• Exercise goal
Print the lines below verbatim, every one of them, in the order given.

[Stored data entries]
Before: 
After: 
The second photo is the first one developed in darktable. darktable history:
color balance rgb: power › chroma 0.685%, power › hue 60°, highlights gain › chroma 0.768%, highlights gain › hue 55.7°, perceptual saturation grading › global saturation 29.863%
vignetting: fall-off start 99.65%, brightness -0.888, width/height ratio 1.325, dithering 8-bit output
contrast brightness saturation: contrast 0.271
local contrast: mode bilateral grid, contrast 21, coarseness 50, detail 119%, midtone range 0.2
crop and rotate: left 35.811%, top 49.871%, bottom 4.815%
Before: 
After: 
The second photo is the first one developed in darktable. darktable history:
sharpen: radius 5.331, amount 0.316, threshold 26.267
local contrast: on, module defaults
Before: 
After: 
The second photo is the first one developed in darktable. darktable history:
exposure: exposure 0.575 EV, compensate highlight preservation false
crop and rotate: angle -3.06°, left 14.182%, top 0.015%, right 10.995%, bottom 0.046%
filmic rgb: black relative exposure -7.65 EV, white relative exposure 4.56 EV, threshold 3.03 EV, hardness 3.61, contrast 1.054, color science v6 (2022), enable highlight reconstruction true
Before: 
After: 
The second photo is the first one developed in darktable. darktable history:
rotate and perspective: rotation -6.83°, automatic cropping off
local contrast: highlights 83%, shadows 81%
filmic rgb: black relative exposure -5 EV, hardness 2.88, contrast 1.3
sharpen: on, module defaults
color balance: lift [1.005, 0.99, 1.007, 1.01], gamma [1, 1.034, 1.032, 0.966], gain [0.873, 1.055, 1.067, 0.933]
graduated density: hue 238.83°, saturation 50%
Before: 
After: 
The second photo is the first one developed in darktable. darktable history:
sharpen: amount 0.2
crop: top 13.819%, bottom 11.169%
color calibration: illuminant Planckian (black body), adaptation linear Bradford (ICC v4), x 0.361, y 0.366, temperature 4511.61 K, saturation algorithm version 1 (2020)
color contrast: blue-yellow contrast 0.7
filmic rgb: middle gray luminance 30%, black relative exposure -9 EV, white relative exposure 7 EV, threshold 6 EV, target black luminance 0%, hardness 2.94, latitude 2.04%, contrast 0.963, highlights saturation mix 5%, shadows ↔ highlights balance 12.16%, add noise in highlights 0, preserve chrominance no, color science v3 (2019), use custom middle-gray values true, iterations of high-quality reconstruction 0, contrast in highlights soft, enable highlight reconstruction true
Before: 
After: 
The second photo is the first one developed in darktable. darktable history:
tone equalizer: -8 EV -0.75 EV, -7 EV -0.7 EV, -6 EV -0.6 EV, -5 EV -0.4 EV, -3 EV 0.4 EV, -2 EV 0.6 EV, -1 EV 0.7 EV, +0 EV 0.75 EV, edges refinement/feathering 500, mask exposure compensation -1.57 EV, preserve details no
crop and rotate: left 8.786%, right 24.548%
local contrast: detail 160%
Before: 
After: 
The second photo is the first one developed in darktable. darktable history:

• Exercise solution
Before: 
After: 
The second photo is the first one developed in darktable. darktable history:
color balance rgb: power › chroma 0.685%, power › hue 60°, highlights gain › chroma 0.768%, highlights gain › hue 55.7°, perceptual saturation grading › global saturation 29.863%
vignetting: fall-off start 99.65%, brightness -0.888, width/height ratio 1.325, dithering 8-bit output
contrast brightness saturation: contrast 0.271
local contrast: mode bilateral grid, contrast 21, coarseness 50, detail 119%, midtone range 0.2
crop and rotate: left 35.811%, top 49.871%, bottom 4.815%
Before: 
After: 
The second photo is the first one developed in darktable. darktable history:
sharpen: radius 5.331, amount 0.316, threshold 26.267
local contrast: on, module defaults
Before: 
After: 
The second photo is the first one developed in darktable. darktable history:
exposure: exposure 0.575 EV, compensate highlight preservation false
crop and rotate: angle -3.06°, left 14.182%, top 0.015%, right 10.995%, bottom 0.046%
filmic rgb: black relative exposure -7.65 EV, white relative exposure 4.56 EV, threshold 3.03 EV, hardness 3.61, contrast 1.054, color science v6 (2022), enable highlight reconstruction true
Before: 
After: 
The second photo is the first one developed in darktable. darktable history:
rotate and perspective: rotation -6.83°, automatic cropping off
local contrast: highlights 83%, shadows 81%
filmic rgb: black relative exposure -5 EV, hardness 2.88, contrast 1.3
sharpen: on, module defaults
color balance: lift [1.005, 0.99, 1.007, 1.01], gamma [1, 1.034, 1.032, 0.966], gain [0.873, 1.055, 1.067, 0.933]
graduated density: hue 238.83°, saturation 50%
Before: 
After: 
The second photo is the first one developed in darktable. darktable history:
sharpen: amount 0.2
crop: top 13.819%, bottom 11.169%
color calibration: illuminant Planckian (black body), adaptation linear Bradford (ICC v4), x 0.361, y 0.366, temperature 4511.61 K, saturation algorithm version 1 (2020)
color contrast: blue-yellow contrast 0.7
filmic rgb: middle gray luminance 30%, black relative exposure -9 EV, white relative exposure 7 EV, threshold 6 EV, target black luminance 0%, hardness 2.94, latitude 2.04%, contrast 0.963, highlights saturation mix 5%, shadows ↔ highlights balance 12.16%, add noise in highlights 0, preserve chrominance no, color science v3 (2019), use custom middle-gray values true, iterations of high-quality reconstruction 0, contrast in highlights soft, enable highlight reconstruction true
Before: 
After: 
The second photo is the first one developed in darktable. darktable history:
tone equalizer: -8 EV -0.75 EV, -7 EV -0.7 EV, -6 EV -0.6 EV, -5 EV -0.4 EV, -3 EV 0.4 EV, -2 EV 0.6 EV, -1 EV 0.7 EV, +0 EV 0.75 EV, edges refinement/feathering 500, mask exposure compensation -1.57 EV, preserve details no
crop and rotate: left 8.786%, right 24.548%
local contrast: detail 160%
Before: 
After: 
The second photo is the first one developed in darktable. darktable history:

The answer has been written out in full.